The dance performance, to take place in the gallery where Edmondson’s pieces are displayed, is entitled Returning to Before, and it is choreographed by Brendan Fernandes, an artist and performer known for bringing movement into galleries in order to explore power structures. In this case, he is exploring what the museum’s power has kept outside the gallery—namely, the spiritual nature of Edmondson’s work. Entitled “William Edmondson: A Monumental Vision,” the show is in itself powerful, first of all, for all the emotion that Edmondson’s supple rock sculptures contain: small pieces that are as charming as they are smart and feel as if they have been collected from a disassembled medieval cathedral, though in this case the spiritual space from which the pieces might have been transferred would be neither a cathedral nor European. In fact, the Barnes curators offer a story about Edmondson that helps us see how diasporic and marginalized communities speak to each other, often in a language indiscernible by the world within which they work to survive.

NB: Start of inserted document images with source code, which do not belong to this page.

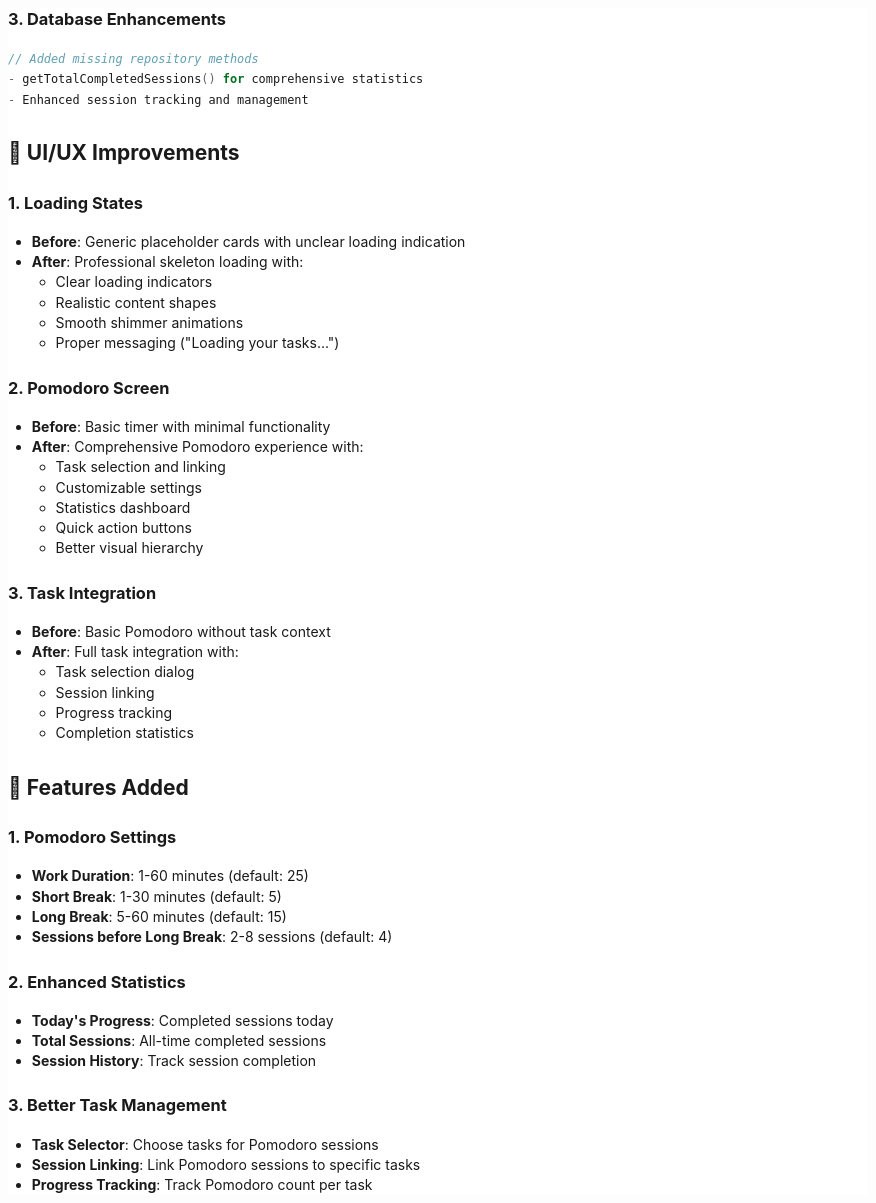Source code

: ### 3. Database Enhancements
```kotlin
// Added missing repository methods
- getTotalCompletedSessions() for comprehensive statistics
- Enhanced session tracking and management
```

## 🎨 UI/UX Improvements

### 1. Loading States
- **Before**: Generic placeholder cards with unclear loading indication
- **After**: Professional skeleton loading with:
  - Clear loading indicators
  - Realistic content shapes
  - Smooth shimmer animations
  - Proper messaging ("Loading your tasks...")

### 2. Pomodoro Screen
- **Before**: Basic timer with minimal functionality
- **After**: Comprehensive Pomodoro experience with:
  - Task selection and linking
  - Customizable settings
  - Statistics dashboard
  - Quick action buttons
  - Better visual hierarchy

### 3. Task Integration
- **Before**: Basic Pomodoro without task context
- **After**: Full task integration with:
  - Task selection dialog
  - Session linking
  - Progress tracking
  - Completion statistics

## 📱 Features Added

### 1. Pomodoro Settings
- **Work Duration**: 1-60 minutes (default: 25)
- **Short Break**: 1-30 minutes (default: 5)
- **Long Break**: 5-60 minutes (default: 15)
- **Sessions before Long Break**: 2-8 sessions (default: 4)

### 2. Enhanced Statistics
- **Today's Progress**: Completed sessions today
- **Total Sessions**: All-time completed sessions
- **Session History**: Track session completion

### 3. Better Task Management
- **Task Selector**: Choose tasks for Pomodoro sessions
- **Session Linking**: Link Pomodoro sessions to specific tasks
- **Progress Tracking**: Track Pomodoro count per task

Edmondson began sculpting around 1931. He had worked on a railroad until suffering an injury, then became an orderly at a Nashville women’s hospital. He was born around 1874 to formerly enslaved parents on a Tennessee plantation where it is thought that he cared for livestock. The story that he told then (according to the mostly white reporters who took it down at the time) was that he had received a message from the divine to make a grave marker. “Jesus has planted the seed of carving in me,” he told Time, yet the newsmagazine made him sound less like Picasso, more like a sweet old man.

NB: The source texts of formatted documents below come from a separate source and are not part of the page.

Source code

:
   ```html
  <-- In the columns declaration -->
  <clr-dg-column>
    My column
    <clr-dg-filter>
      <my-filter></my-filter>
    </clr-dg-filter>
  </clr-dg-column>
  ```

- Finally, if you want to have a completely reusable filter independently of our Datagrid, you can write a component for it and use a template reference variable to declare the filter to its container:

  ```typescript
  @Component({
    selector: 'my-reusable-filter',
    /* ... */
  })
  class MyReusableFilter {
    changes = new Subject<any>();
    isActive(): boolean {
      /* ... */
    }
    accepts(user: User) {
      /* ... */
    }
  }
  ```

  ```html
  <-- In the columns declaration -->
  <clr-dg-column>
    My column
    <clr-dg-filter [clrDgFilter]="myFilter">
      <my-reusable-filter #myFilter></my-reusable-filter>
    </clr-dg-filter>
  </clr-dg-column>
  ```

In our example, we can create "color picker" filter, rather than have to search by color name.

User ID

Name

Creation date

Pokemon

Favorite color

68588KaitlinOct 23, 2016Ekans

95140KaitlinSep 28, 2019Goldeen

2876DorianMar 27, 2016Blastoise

One of Edmondson’s earliest pieces, a tombstone for a woman named Bernice Williams, is a lamb chiseled out of rough stone, likely around the time the women’s hospital closed. Using rocks discarded by the Nashville roads department, he carved numerous animals, as well as human figures and figures somewhere in between: doves, owls, a preacher, a couple posed with Egyptian pyramids. (In-person visitors to the Barnes can see what at-home and online viewers maybe cannot: they are arm in arm from the rear view, a hidden and tactile closeness.) Edmondson sculpts Jesus, as well as boxer Joe Louis, who in 1937 had just won a world championship. Or, it is likely Joe Louis. The titles weren’t necessarily written by Edmondson, but as the first Black world heavyweight champion, victorious during Jim Crow, Jackson was a 20th-century embodiment of hope and salvation against the odds, fighting for way more than a title and a purse. And despite MOMA’s description of Edmondson as an idiot savant, with no notion of an outside world, one sculpture, a male nude, was commissioned by his friend Sidney Mttron Hirsch, described in the catalog as “a white, Jewish intellectual and openly gay man who had worked as an artist’s model in Paris and who had a special interest in ancient religions and languages…” “We don’t want Edmondson to seem like he’s working on a vacuum,” said James Claiborne, the outgoing Barnes curator of public programs, on a tour of the show. (Claiborne recently moved to the Charles H. Wright Museum of African American History, in Detroit.)